Samarco Warned of Problems at Dam, Engineer Says – by Paul Kiernan (Wall Street Journal – January 17, 2016)

http://www.wsj.com/

RIO DE JANEIRO—Brazilian mining firm Samarco Mineração SA was alerted to “severe” structural problems in one of its dams a year before it collapsed but didn’t take appropriate measures to fix them, an engineer who worked on the dam said.

Dam engineer Joaquim Pimenta de Ávila said he was consulting for Samarco when, in September 2014, he inspected a crack in its Fundão waste-storage facility. He believed it indicated the beginning of a break and said he recommended that Samarco step up monitoring and reinforce the Fundão dam with a buttress.

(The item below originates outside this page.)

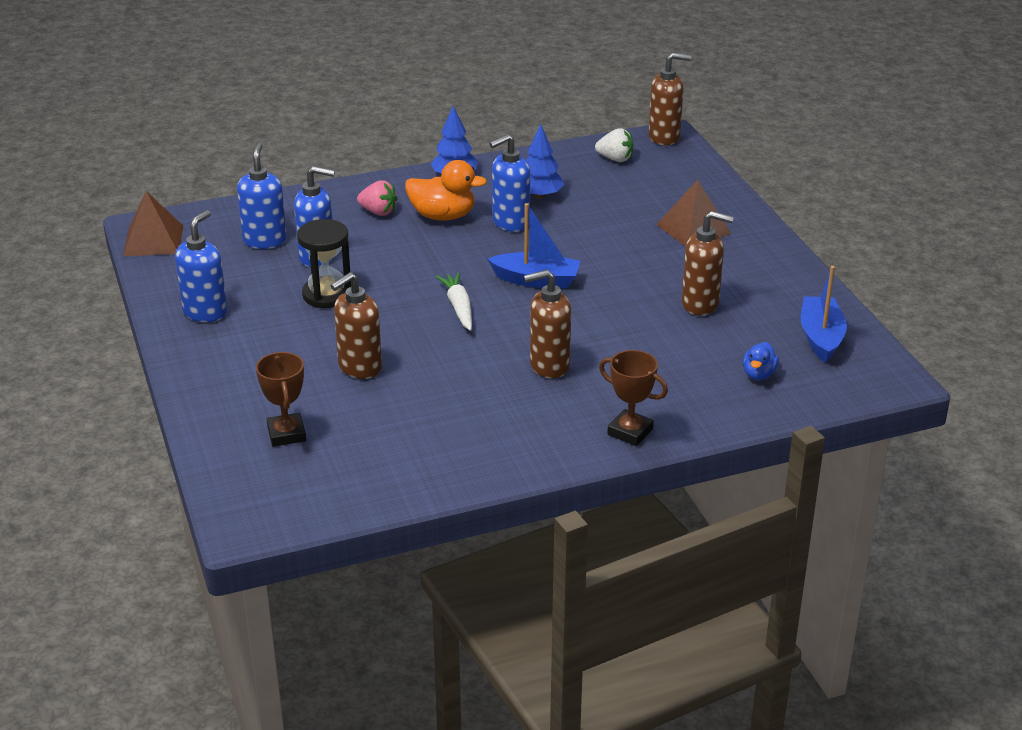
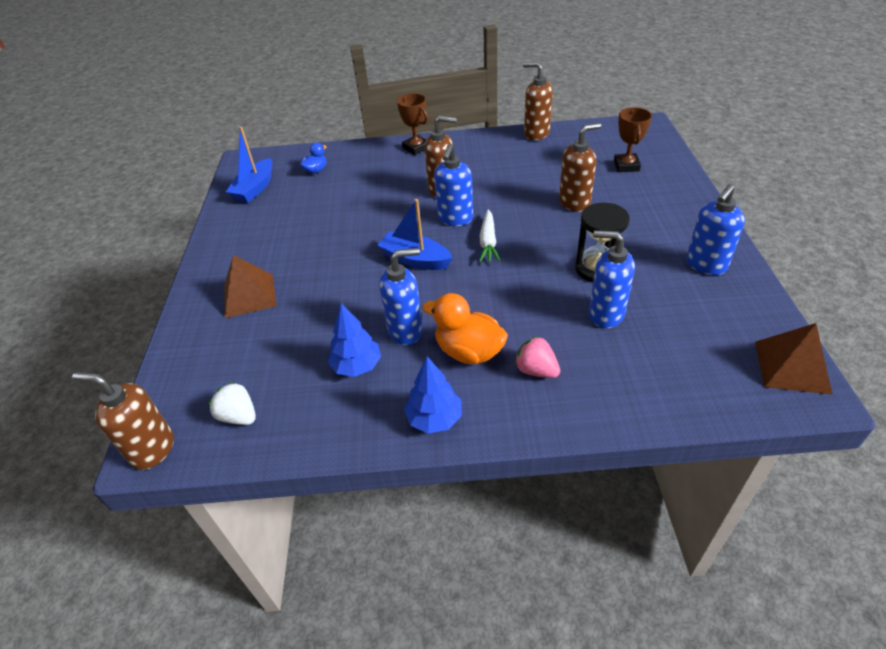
camera: 160 degrees left, 10 degrees up
(265, 241) = (662, 346): blue soap dispenser -> blue soap dispenser (455, 218)
(700, 304) = (308, 222): brown soap dispenser -> brown soap dispenser (536, 133)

About 14 months later, the dam collapsed, releasing an avalanche of sludge that buried a rural village, killed at least 17 people and traveled more than 400 miles.

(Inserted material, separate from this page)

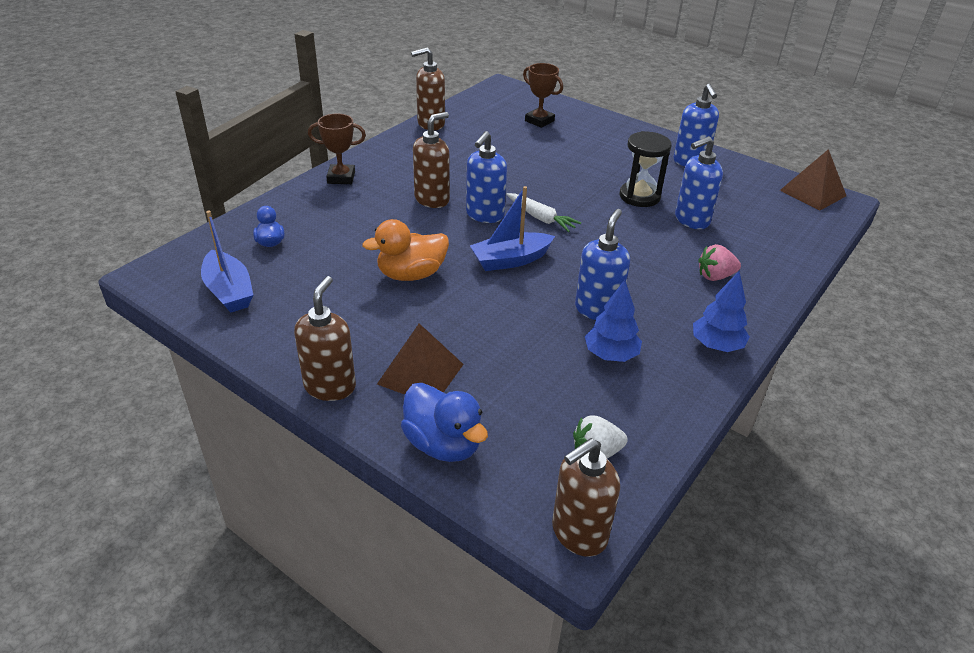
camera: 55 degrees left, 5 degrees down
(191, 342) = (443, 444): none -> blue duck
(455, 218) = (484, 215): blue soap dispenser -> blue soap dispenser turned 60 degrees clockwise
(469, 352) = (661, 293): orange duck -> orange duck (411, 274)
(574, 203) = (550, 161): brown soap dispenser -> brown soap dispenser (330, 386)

Considered one of Brazil’s worst environmental disasters ever, the Nov. 5, 2015, incident has triggered a criminal investigation and a roughly $5 billion civil lawsuit by authorities against Samarco and its parent companies, mining giants Vale SA and BHP Billiton Ltd.

Samarco disputed Mr. Pimenta de Ávila’s account and said it followed his recommendations. In an interview Sunday, company lawyer Maurício Campos Júnior said it never received any warning of an “imminent” rupture from any of its consultants.

“Cracks or surges can occur in any dam,” Samarco said. “The operator’s duty is to report them, evaluate them and treat them adequately, with reports, technical recommendations and contracted projects, as Samarco always did.”

The company didn’t say whether it constructed the buttress Mr. Pimenta de Ávila says he recommended, but Mr. Campos said Samarco was in the process of strengthening the dam at the time it failed.